Dyne received clinical hold on January 14, 2022

On Friday, January 14, 2022, Dyne got a clinical pause notice from the US FDA, seeking more clinical and non-clinical material for DYNE-251. In accordance with current guidance, Dyne expects to submit a reply to the FDA in the q2 of 2022, along with data from ongoing and existing studies, and, if adequate to the FDA, to begin dosing subjects in a Phase 1/2 multiple ascending dose (MAD)  DYNE-251clicnial study by mid-2022. Dyne plans to work cooperatively with the FDA to get the clinical hold lifted as soon as feasible.

As previously stated, Dyne plans to file an investigational new drug for DYNE-101 to treat myotonic dystrophy type 1 (DM1) in the first quarter of 2022 and to begin dosing patients in a proposed MAD clinical trial by the middle of 2022.

The biotech startup employs FORCE, a technology that breaks antibodies down into oligonucleotides (short DRNA or RDNA molecules) and delivers them to muscle cells, at which oligonucleotide is predicted to connect to the cell’s  RNA that promotes disease development and then decay that RNA. In addition to DYNE-251, the company is working on DYNE-101 in the treatment of myotonic dystrophy type 1, a muscular disease resulting from a genetic abnormality, and DYNE-301 in treating FSHD, which is also caused by genetic alterations in chromosomes and impairs the neck, facial, and upper-arm muscles.

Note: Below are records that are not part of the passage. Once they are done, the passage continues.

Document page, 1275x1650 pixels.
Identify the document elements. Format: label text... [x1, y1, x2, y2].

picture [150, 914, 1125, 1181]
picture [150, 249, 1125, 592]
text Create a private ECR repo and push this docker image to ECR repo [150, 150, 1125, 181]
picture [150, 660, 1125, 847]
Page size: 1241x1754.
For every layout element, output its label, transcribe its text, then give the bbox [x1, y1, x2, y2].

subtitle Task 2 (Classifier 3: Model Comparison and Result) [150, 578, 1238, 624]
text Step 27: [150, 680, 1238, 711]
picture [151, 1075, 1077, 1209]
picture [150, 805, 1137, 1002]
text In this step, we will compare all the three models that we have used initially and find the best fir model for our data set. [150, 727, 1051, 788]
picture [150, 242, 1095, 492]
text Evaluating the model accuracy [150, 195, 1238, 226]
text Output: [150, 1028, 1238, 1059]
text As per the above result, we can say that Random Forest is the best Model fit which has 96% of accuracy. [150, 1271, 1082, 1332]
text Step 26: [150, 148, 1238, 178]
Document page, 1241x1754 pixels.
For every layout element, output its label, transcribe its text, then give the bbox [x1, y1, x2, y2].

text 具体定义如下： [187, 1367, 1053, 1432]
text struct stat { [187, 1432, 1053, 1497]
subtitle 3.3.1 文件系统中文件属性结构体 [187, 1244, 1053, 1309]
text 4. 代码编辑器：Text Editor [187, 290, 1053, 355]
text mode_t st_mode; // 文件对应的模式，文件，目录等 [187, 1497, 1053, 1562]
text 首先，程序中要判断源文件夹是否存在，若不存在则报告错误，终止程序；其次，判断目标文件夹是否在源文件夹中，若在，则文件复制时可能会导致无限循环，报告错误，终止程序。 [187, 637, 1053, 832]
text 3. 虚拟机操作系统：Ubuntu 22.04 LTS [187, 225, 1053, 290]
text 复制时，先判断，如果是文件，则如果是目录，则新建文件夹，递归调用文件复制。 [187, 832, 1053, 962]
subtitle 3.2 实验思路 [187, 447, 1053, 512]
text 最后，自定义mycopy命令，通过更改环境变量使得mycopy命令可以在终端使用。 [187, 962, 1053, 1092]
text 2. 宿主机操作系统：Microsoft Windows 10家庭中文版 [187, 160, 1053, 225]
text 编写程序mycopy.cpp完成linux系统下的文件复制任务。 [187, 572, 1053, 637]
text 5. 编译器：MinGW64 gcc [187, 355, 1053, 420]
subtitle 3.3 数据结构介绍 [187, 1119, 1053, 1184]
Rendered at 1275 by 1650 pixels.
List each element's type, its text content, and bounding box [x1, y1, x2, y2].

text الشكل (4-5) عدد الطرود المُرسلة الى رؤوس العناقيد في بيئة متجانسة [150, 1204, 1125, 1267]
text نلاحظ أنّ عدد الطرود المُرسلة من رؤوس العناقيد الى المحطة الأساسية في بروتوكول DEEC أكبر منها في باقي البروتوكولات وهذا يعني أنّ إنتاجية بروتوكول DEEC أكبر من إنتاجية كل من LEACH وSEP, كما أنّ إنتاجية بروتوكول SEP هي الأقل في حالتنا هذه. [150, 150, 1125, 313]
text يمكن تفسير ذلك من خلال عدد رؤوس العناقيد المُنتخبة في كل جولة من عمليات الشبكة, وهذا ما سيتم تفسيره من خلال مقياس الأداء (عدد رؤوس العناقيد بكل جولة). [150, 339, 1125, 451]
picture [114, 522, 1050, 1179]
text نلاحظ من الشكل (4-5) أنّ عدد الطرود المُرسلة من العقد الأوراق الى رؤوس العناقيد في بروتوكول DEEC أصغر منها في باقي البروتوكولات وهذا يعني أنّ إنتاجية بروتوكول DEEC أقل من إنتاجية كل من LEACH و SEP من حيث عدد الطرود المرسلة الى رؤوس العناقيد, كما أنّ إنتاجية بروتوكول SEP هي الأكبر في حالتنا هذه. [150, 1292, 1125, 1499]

DYNE-251 resulted in dystrophin synthesis and exon skipping

DYNE-251 therapy resulted in lasting exon skipping and dystrophin synthesis in skeletal muscles and heart in a DMD mouse model, according to Dyne’s website. In non-human primates, the therapy was well tolerated and exhibited substantial exon skipping, especially in the diaphragm, a dome-shaped muscle critical in breathing and the heart

Dyne also plans to develop exon-skipping therapeutics for DMD individuals with alterations in exons 53, 45, and 43.